Ray Lewington joined England's coaching staff on a full-time basis, signing a four-year deal on July 6, 2012.
He began in the game playing for Chelsea before moves to Vancouver Whitecaps (Canada), Wimbledon, Fulham and a short spell at Sheffield United. It was whilst at Fulham that he took his first steps into management when in 1986 he was player/manager for the club over a period of 4 years during his second spell as the club. He took over the Cottagers following their relegation to the old Division Three. It was a tough initiation, as on a tight budget imposed on him, he was unable to lift the club and they flirted with relegation. It was a time of great pressure off the pitch as the club suffered two takeovers in quick succession and the suggestion of a merger with another club.
Times were tough over the next two seasons, but 1988/89 Lewington guided the club to the play-offs, but by June 1990 he stepped down to become Alan Dicks Assistant. Two further spells as caretaker manager followed before a move to Crystal Palace as a coach. That was his first contact with Ron Noades who was the owner of Palace, and who famously went on to own Brentford becoming the first Chairman-manager. Noades then brought Lewington across London to join him at the Bees installing him as first coach, and then his direct replacement.
His next move was to become reserve team manager at Gianluca Vialli's Watford in 2001. Committed to his job, he eventually took over when Vialli was dismissed. After a month of speculation, he was given the job permanently, handing him his third full-time managerial post at the age of 45. However, in a reminder of his time at Fulham, the whole League took a massive financial hit following the collapse of ITV Digital which when married to the impact of Watford's high spending reign meant little or no resources. Despite this, Lewington guided the club to two middle table finishes and two cup semi-finals (a 2-0 loss to Southampton in the FA Cup in 2003 and a 2-0 loss (over two legs) to Liverpool in the League Cup in 2005).

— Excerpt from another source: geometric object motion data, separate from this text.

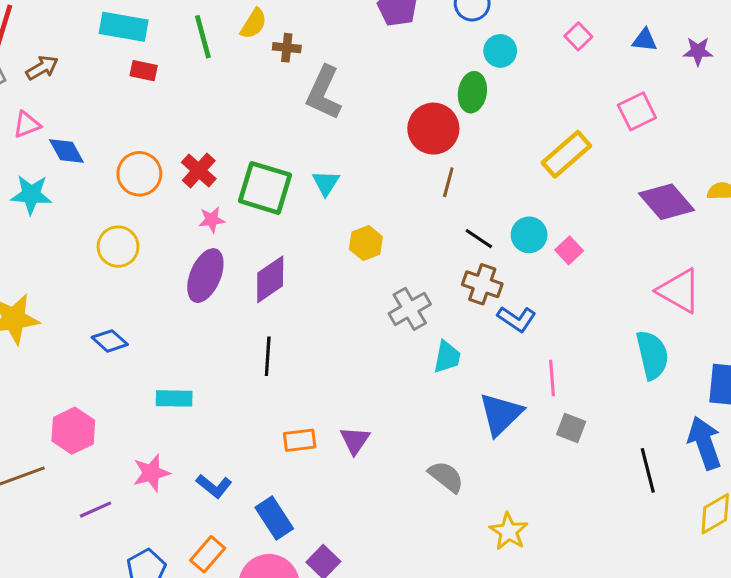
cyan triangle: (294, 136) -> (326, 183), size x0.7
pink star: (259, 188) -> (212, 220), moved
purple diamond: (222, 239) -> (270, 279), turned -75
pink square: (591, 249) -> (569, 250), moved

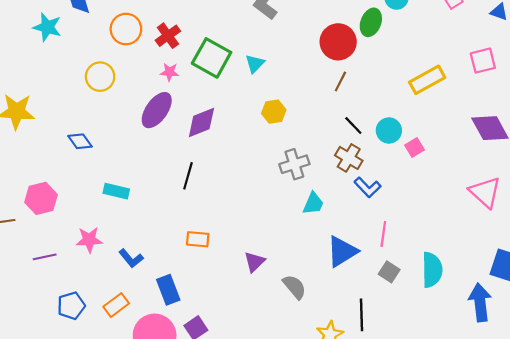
cyan semicircle: (652, 355) -> (432, 270), moved
purple triangle: (355, 440) -> (254, 262), moved
black line: (648, 470) -> (362, 315), moved

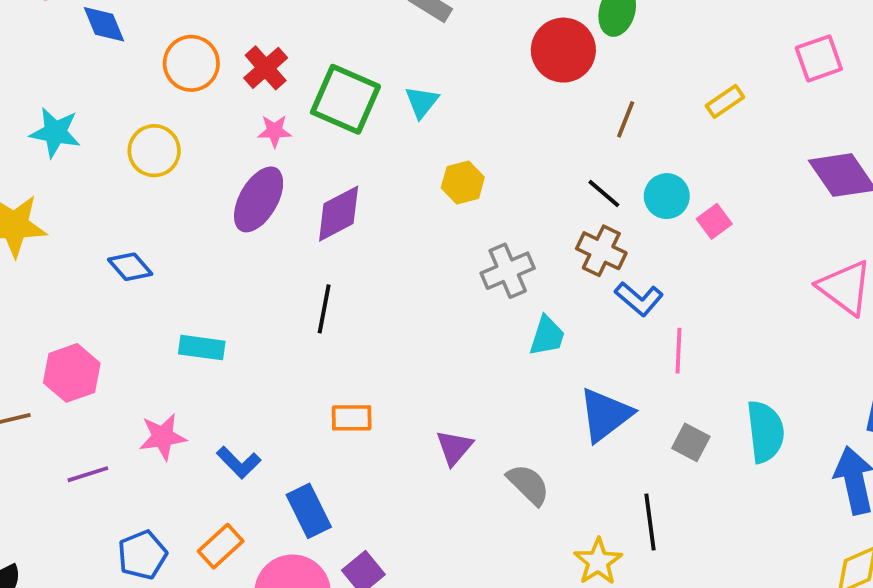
cyan star: (47, 27) -> (55, 132), moved
yellow rectangle: (427, 80) -> (725, 101), size x0.6
brown line: (340, 82) -> (626, 119), moved
pink line: (383, 234) -> (678, 351), moved

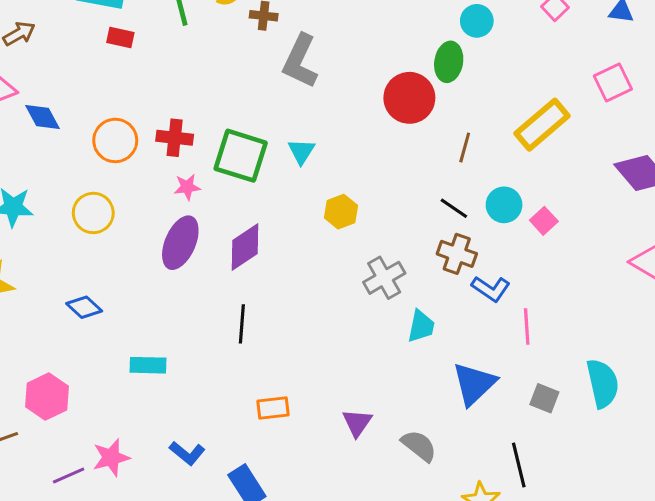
red cross: (266, 68) -> (175, 138), turned -36
yellow rectangle: (725, 101) -> (542, 125), size x1.8
pink star: (163, 437) -> (111, 458), moved

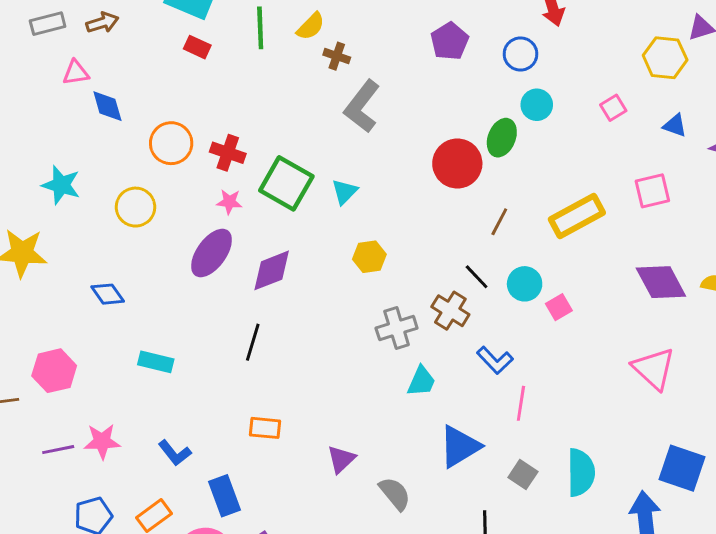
brown cross: (457, 254) -> (450, 311), moved

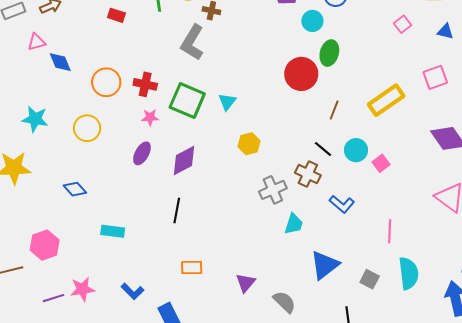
cyan circle: (537, 105) -> (312, 21), moved
gray L-shape: (362, 106) -> (192, 43), moved
purple ellipse: (212, 253) -> (142, 153), size x0.7
pink line: (521, 403) -> (390, 231), moved

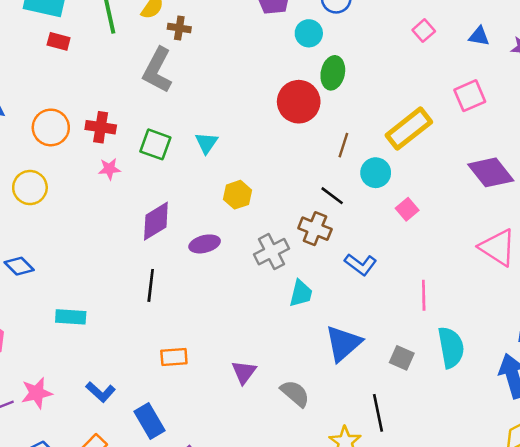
green square: (187, 101) -> (155, 144), size x0.7
cyan circle: (356, 150) -> (376, 173), moved
purple ellipse: (142, 153) -> (205, 244), moved, turned 50

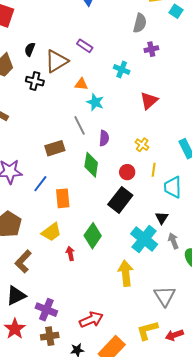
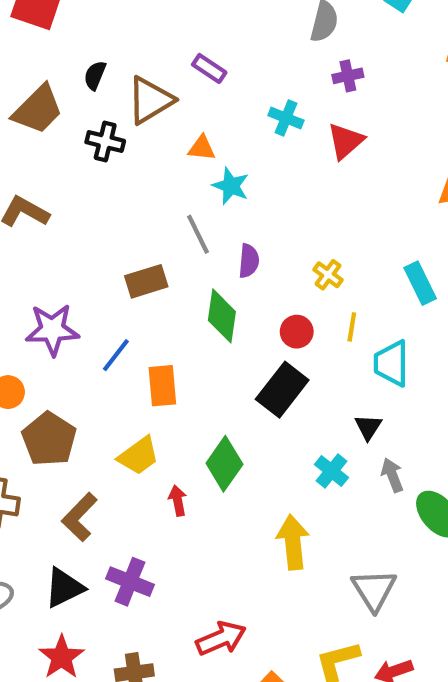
red triangle: (149, 101) -> (346, 141), moved
cyan cross: (144, 239) -> (331, 471), size x0.6
purple cross: (46, 310) -> (130, 582), moved

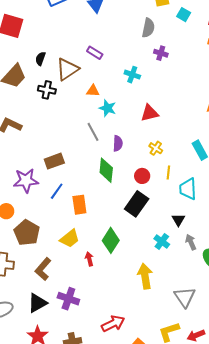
purple cross: (348, 76) -> (161, 53), turned 32
red triangle: (346, 141) -> (149, 113), moved, turned 30
brown rectangle: (146, 281) -> (54, 161), moved

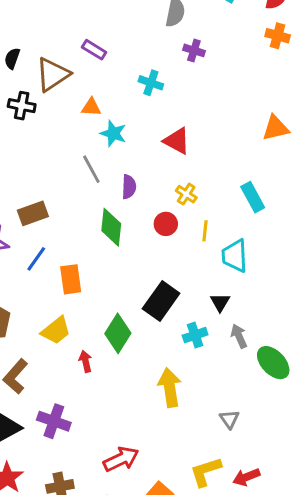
red triangle: (149, 113) -> (177, 141), turned 42
red circle: (142, 176) -> (166, 224), moved
black rectangle: (137, 204) -> (161, 301), moved
cyan cross: (162, 241) -> (195, 335), turned 35
gray triangle: (185, 297) -> (230, 419), size x0.6

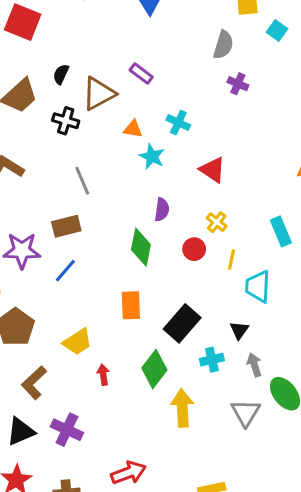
cyan cross: (151, 83) -> (178, 123), moved
gray line: (91, 169) -> (82, 181), moved
orange rectangle: (71, 279) -> (131, 305), moved
green diamond: (118, 333) -> (154, 369), moved
gray triangle: (230, 419) -> (246, 413), moved, size x1.5

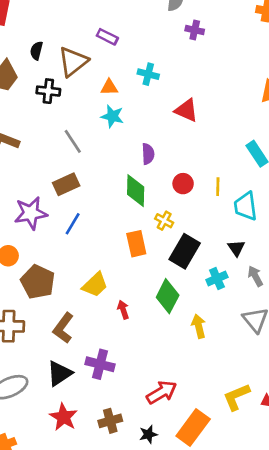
cyan star: (152, 156) -> (112, 116), moved
yellow cross: (217, 222) -> (164, 221), moved
yellow arrow: (182, 408) -> (199, 326), size x0.7

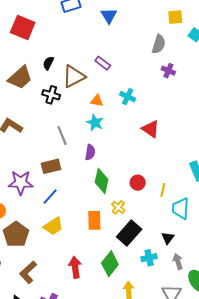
purple semicircle: (148, 154) -> (90, 152), moved
yellow trapezoid: (95, 285) -> (53, 226), moved
red arrow: (123, 310) -> (75, 267), size x1.5

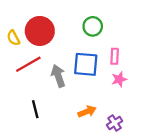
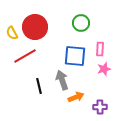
gray arrow: (58, 76) -> (62, 80), moved
black line: (35, 109) -> (39, 86), moved
purple cross: (115, 123) -> (100, 107), turned 32

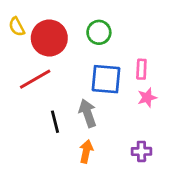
green circle: (81, 23) -> (99, 32), moved
yellow semicircle: (12, 33) -> (17, 27), moved
orange arrow: (76, 97) -> (86, 151), moved, turned -56

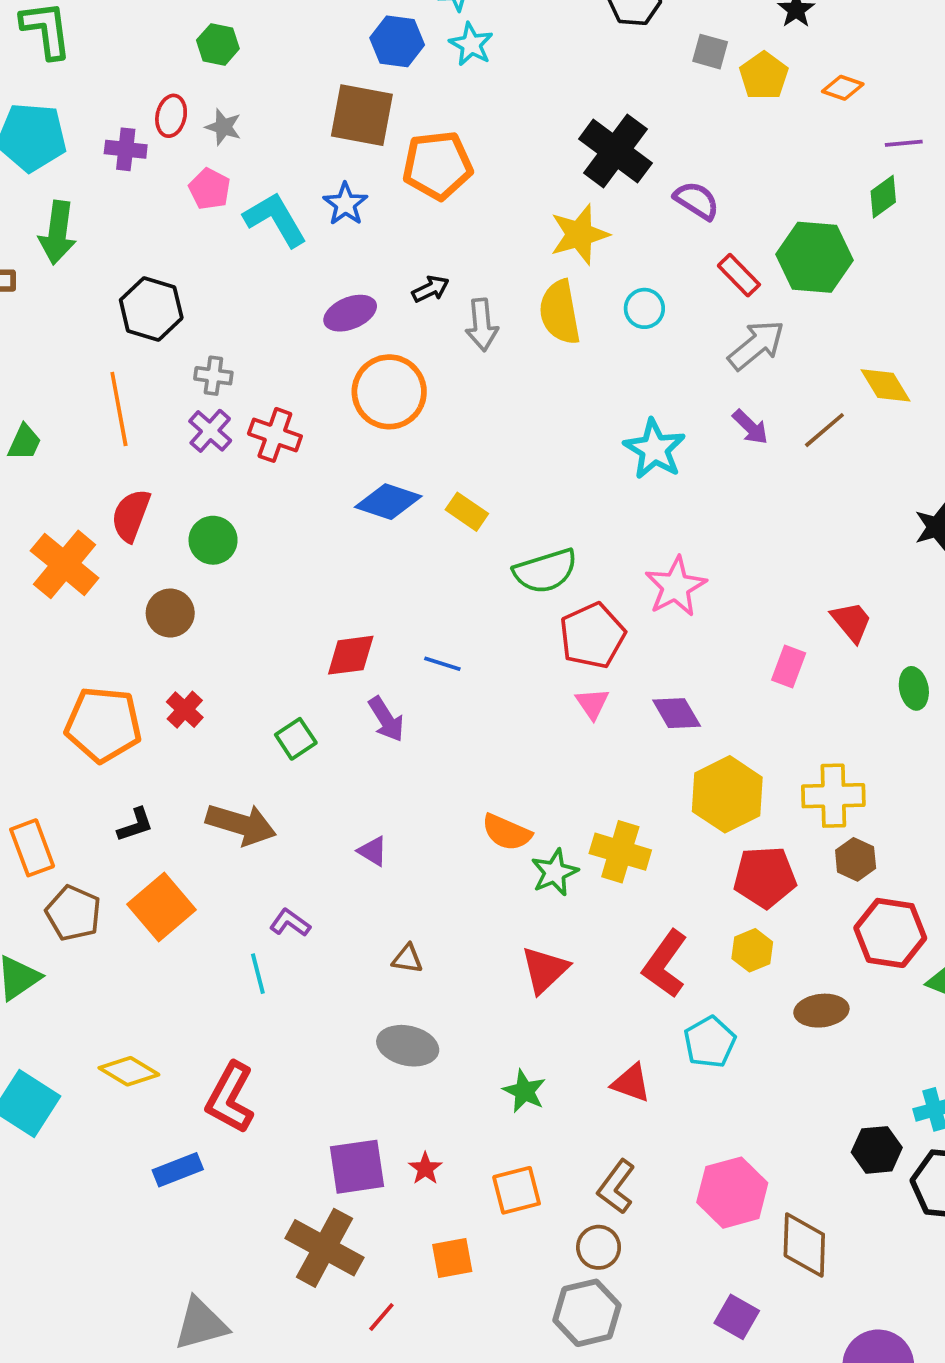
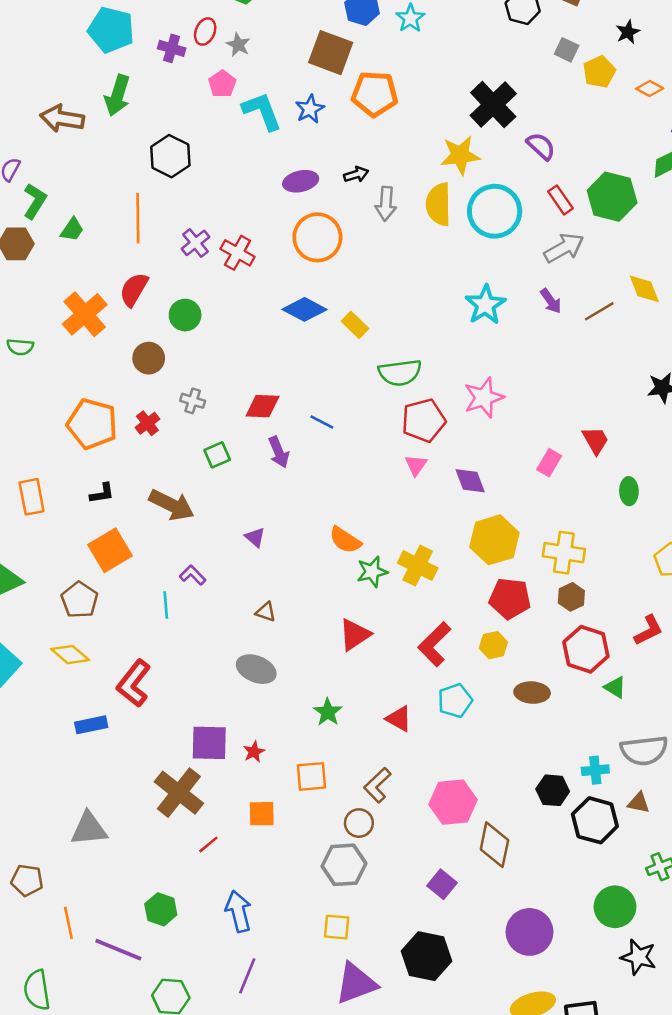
cyan circle: (644, 308) -> (495, 211), size x2.0
gray cross: (213, 376) -> (193, 401), moved
brown pentagon: (73, 913) -> (80, 600), moved

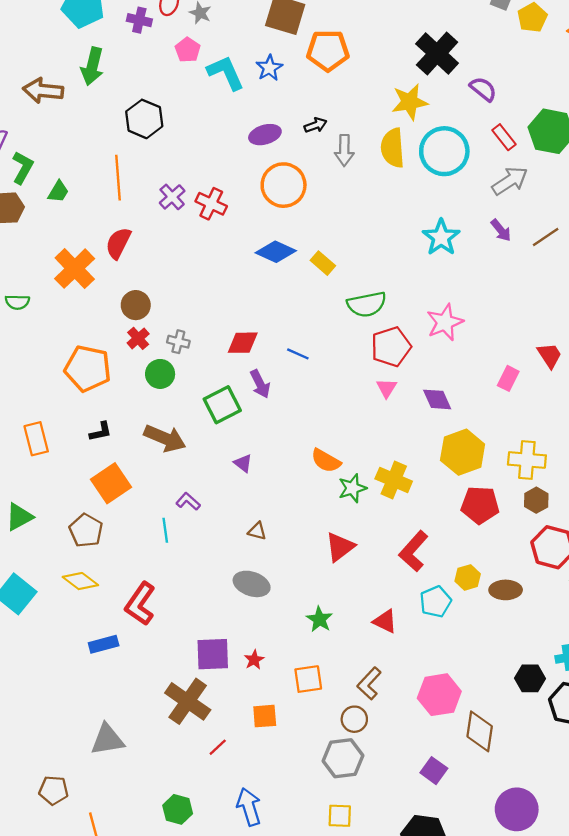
green circle: (185, 315) -> (160, 374), moved
red cross: (147, 423) -> (138, 338), moved
green square: (217, 455) -> (222, 405), moved, size x1.5
yellow hexagon: (493, 645) -> (468, 577), moved

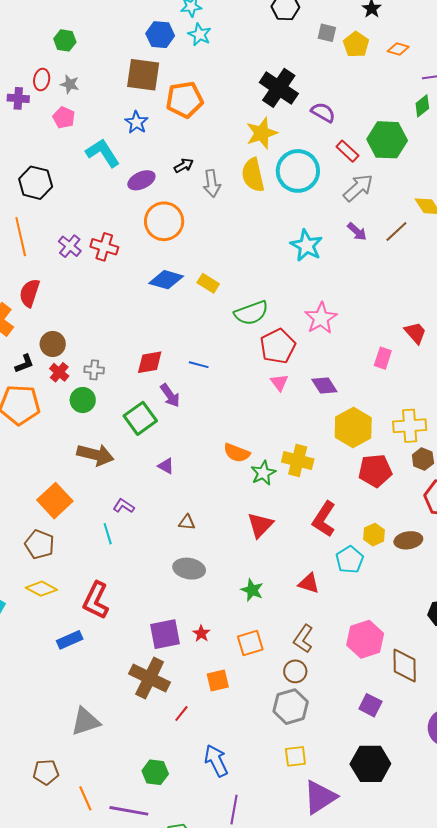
cyan L-shape: (226, 73) -> (103, 153), moved
black L-shape: (101, 432) -> (24, 364), moved

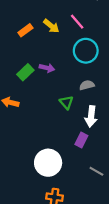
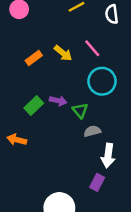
gray semicircle: (87, 85) -> (92, 131), moved
green triangle: (66, 102) -> (80, 110), moved

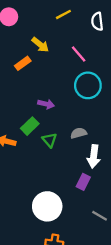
yellow arrow: (63, 53) -> (40, 45), moved
green rectangle: (34, 106) -> (30, 126), moved
green triangle: (80, 110) -> (50, 140), moved

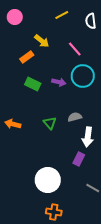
purple arrow: (46, 104) -> (59, 82), moved
green rectangle: (30, 126) -> (33, 84), moved, turned 70

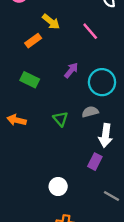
cyan circle: (83, 76) -> (102, 82), moved
purple arrow: (59, 82) -> (71, 70), turned -64
green rectangle: (33, 84) -> (30, 80), moved
white circle: (48, 180) -> (58, 187), size x0.6

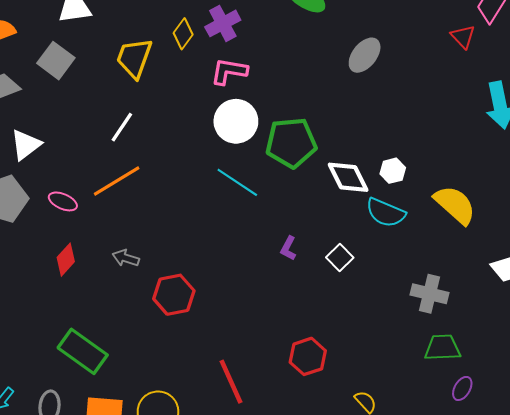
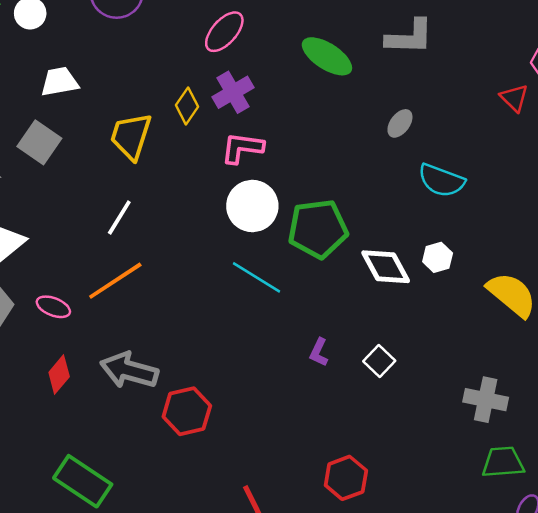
gray ellipse: (365, 55) -> (400, 123), size x0.7
cyan semicircle: (386, 213) -> (441, 180), moved
gray arrow: (126, 258) -> (129, 370), size x1.8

He then went full circle working back at his beloved Fulham, where he has spent over 10 seasons (on and off) and made over 270 appearances for The Cottagers.
He enjoyed recent success with the club, working as Roy Hodgson's assistant. In the 2008–09 season, Fulham finished in seventh place in the Barclays Premier League which was the side's highest ever finish. This achievement resulted in qualification for the new UEFA Europa League.
In 2009/10, another quite remarkable season followed. Fulham's 64th and final game of the season was the club's first ever experience of a European Cup Final.
Hodgson would later manage Liverpool and WBA before he was appointed England manager and prior to joining The FA, Lewington was first team coach at Fulham working with Martin Jol.